Afghan Schoolkids Need to Learn Peace is Possible

Events in three provinces hear about the role teachers can play in creating a better society.

Afghan Schoolkids Need to Learn Peace is Possible

Events in three provinces hear about the role teachers can play in creating a better society.

If a culture of non-violence is to become widespread among the next generation of Afghans, it needs to start in the schools, speakers at three recent IWPR debates said.

Speakers at events in Badakhshan, Faryab and Farah provinces all stressed the role that schoolteachers could play in building the foundations for peace.

“As well as learning peace-related topics, pupils will also be influenced by the behaviour, thoughts and vision of their teachers,” Qazi Ghawsuddin Rahmani, chairman of the Badakhshan section of Afghanistan’s High Peace Council, said. “If the teachers acknowledge this and behave in a calm way, it will inspire students to work towards peace.

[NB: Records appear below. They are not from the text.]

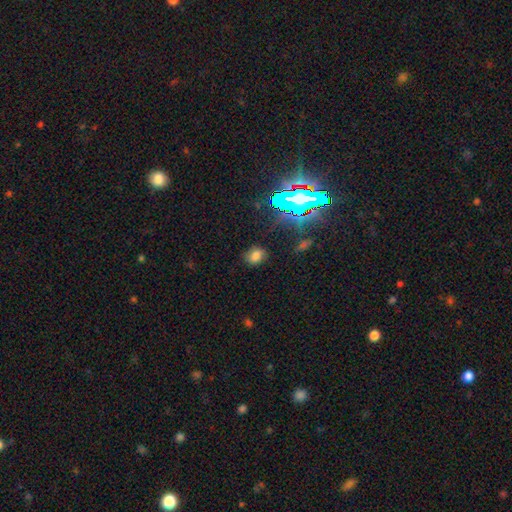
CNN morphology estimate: Overall: smooth (69%). How rounded: in between (51%; round 47%). Merging: none (81%).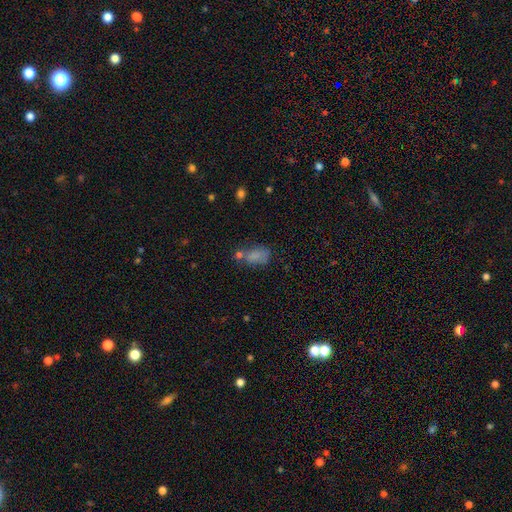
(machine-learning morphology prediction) smooth_or_featured: smooth (p=0.75) [alt: star or artifact p=0.14]
how_rounded: in between (p=0.85) [alt: round p=0.11]
merging: none (p=0.41) [alt: merger p=0.24]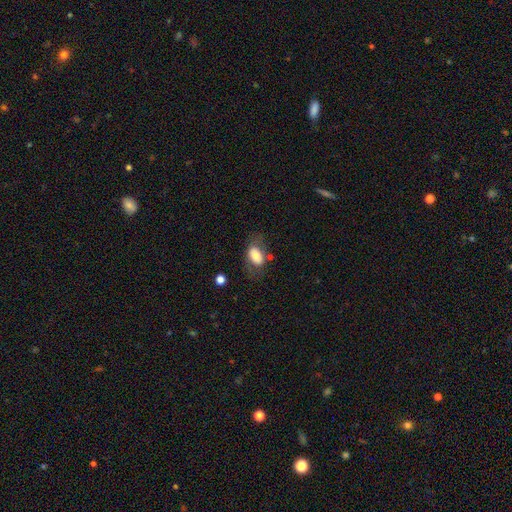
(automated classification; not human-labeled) Smooth or featured?
  - smooth: 69% *
  - featured or disk: 24%
  - star or artifact: 8%
How rounded?
  - in between: 87% *
  - round: 11%
  - cigar-shaped: 2%
Merging?
  - none: 60% *
  - minor disturbance: 21%
  - major disturbance: 13%
  - merger: 6%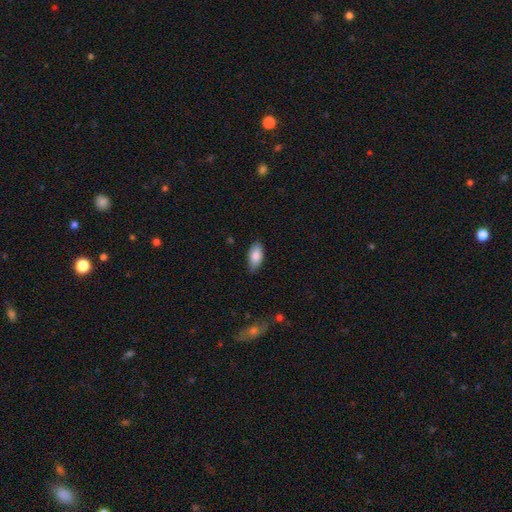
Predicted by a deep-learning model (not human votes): Overall: smooth (86%). How rounded: in between (92%). Merging: none (82%).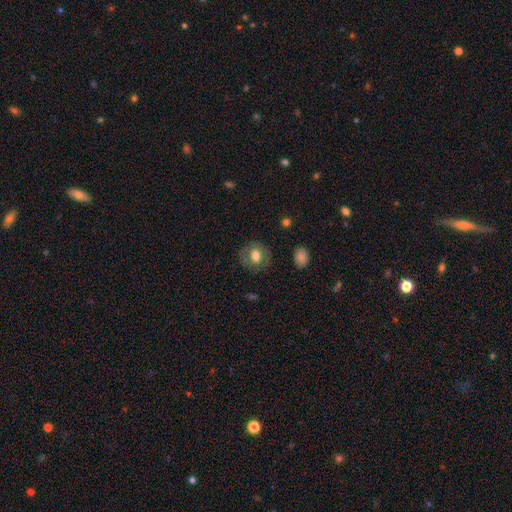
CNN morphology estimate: smooth_or_featured: smooth (p=0.65) [alt: featured or disk p=0.26]
how_rounded: round (p=0.77) [alt: in between p=0.22]
merging: none (p=0.82) [alt: minor disturbance p=0.12]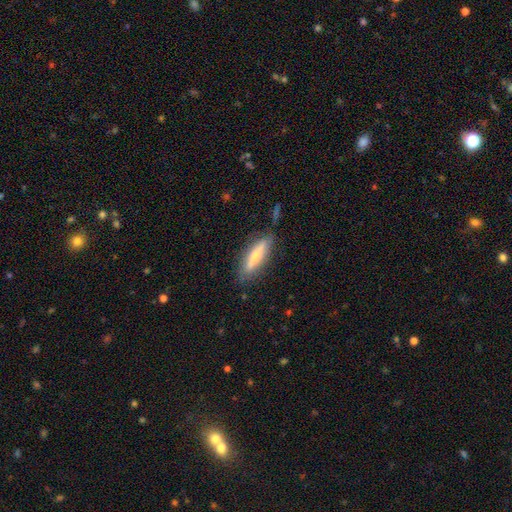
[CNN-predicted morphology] smooth 50%, featured or disk 44%, star or artifact 6%. Down the decision tree: merging — none (82%).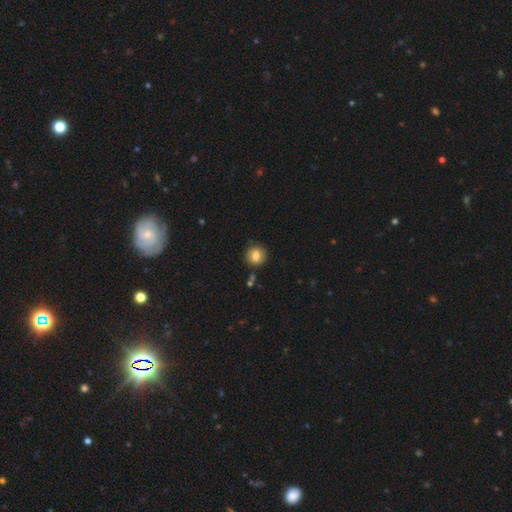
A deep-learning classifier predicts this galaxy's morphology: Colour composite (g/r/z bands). It shows a smooth galaxy with no disk features (80%) that is round (86%). Merging: none (84%).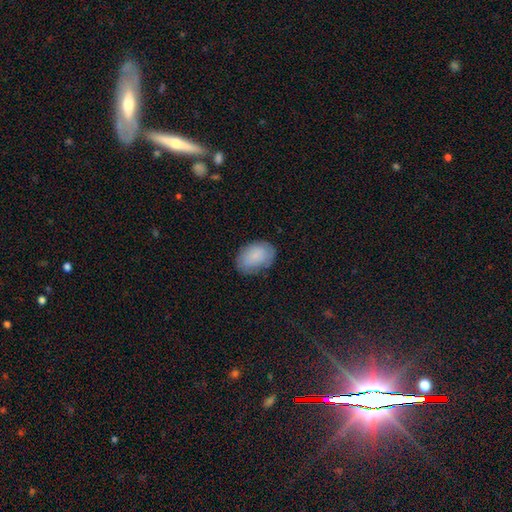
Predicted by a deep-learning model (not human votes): A smooth galaxy with no disk features (84%) that is in between round and cigar-shaped (86%).

Vote fractions:
- Smooth or featured? smooth: 84% / featured or disk: 9% / star or artifact: 7%
- How rounded? in between: 86% / round: 13% / cigar-shaped: 1%
- Merging? none: 75% / minor disturbance: 19% / major disturbance: 5% / merger: 1%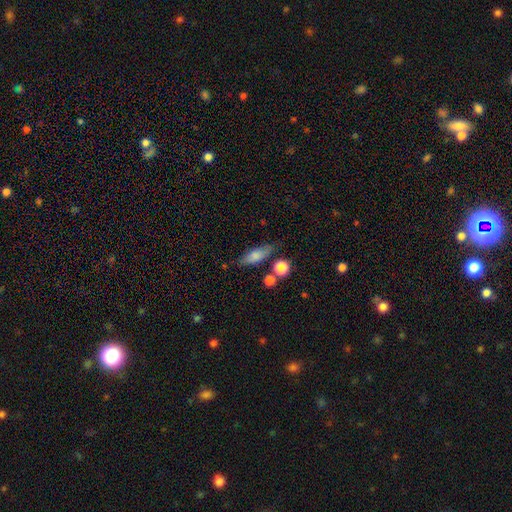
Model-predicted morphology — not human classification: A smooth galaxy with no disk features (72%) that is in between round and cigar-shaped (60%). Merging: none (69%).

The result will be a nonviolent society that moves away from away from aggression of all kinds.”

Abdul Alim Khadam, who heads a teachers’ council in Faizabad, the main town in the northeastern Badakhshan province, said it was important for all teachers to engage with pupils on these issues and act as “ambassadors of peace”.

“Although we do not teach peace as a separate subject at school, we underline its importance and values as part of every lesson, and we promote moral and humane behaviour in the family, school and society to all our pupils,” Khadam added.

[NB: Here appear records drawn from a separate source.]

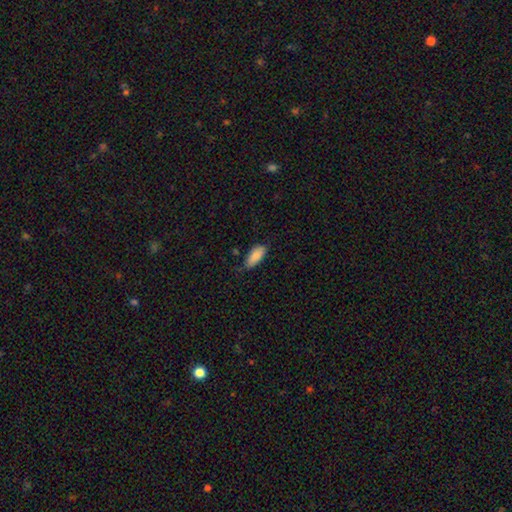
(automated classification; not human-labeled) This is clearly a smooth galaxy (88%). How rounded: clearly in between (87%). Merging: likely none (65%).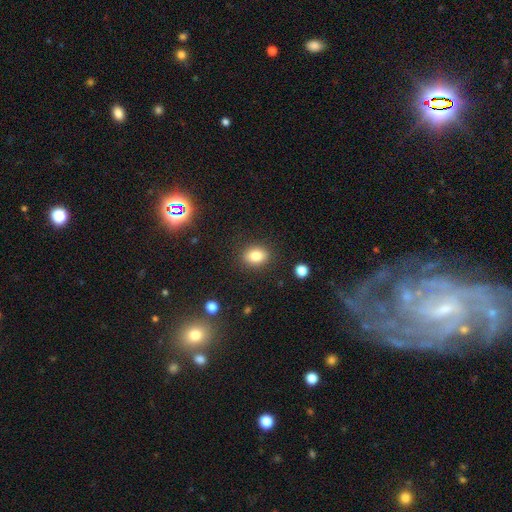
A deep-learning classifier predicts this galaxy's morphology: smooth_or_featured: smooth (p=0.82) [alt: star or artifact p=0.10]
how_rounded: in between (p=0.57) [alt: round p=0.42]
merging: none (p=0.87) [alt: minor disturbance p=0.09]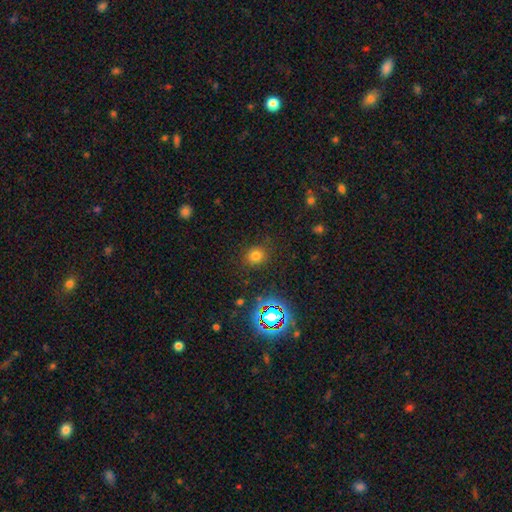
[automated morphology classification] Smooth or featured? smooth (72%)
How rounded? round (81%)
Merging? none (85%)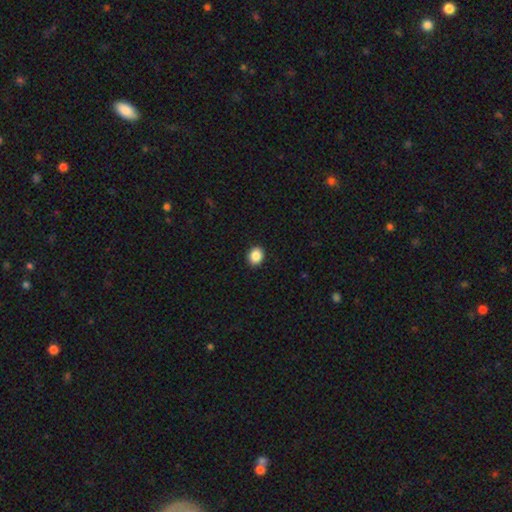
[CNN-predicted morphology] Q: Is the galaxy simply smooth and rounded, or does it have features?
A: smooth — 87%.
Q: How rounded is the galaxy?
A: round — 63%.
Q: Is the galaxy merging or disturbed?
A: none — 92%.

Mohammad Jabar, an education official in the Daulatabad district of the northwestern Faryab province, said that teachers there “spend five minutes talking about the benefits of peace at the end of every lesson”.

Jabar noted that parents were so demoralised by the continuing conflict that “they cannot send their children to school with happy hearts”.

Daulatabad’s district government chief, Abdul Salam Nazhat, described the difficulties of engaging local people.

“The government has always tried to enlighten the public and build awareness about the benefits of peace through the work of teachers, tribal elders and religious scholars,” he said. “The government is doing its best to bring about long-term peace, but there have been many problems. Some people have joined the ranks of the insurgents because they are unemployed, or because they’ve been lured in by propaganda.”

At a debate held in the western Farah province, civil society activist Ahmad Shah Fetrat said illiteracy and poverty fed conflict. People needed both education and jobs to lift them out of the cycle of violence.

“The people of Farah are the instruments of warfare in Farah,” Fetrat said. “It is people deprived of an education who become tools in the hands of foreign actors [behind the insurgency].”

This report is based on an ongoing series of debates conducted as part of the IWPR programme Afghan Reconciliation: Promoting Peace and Building Trust by Engaging Civil Society.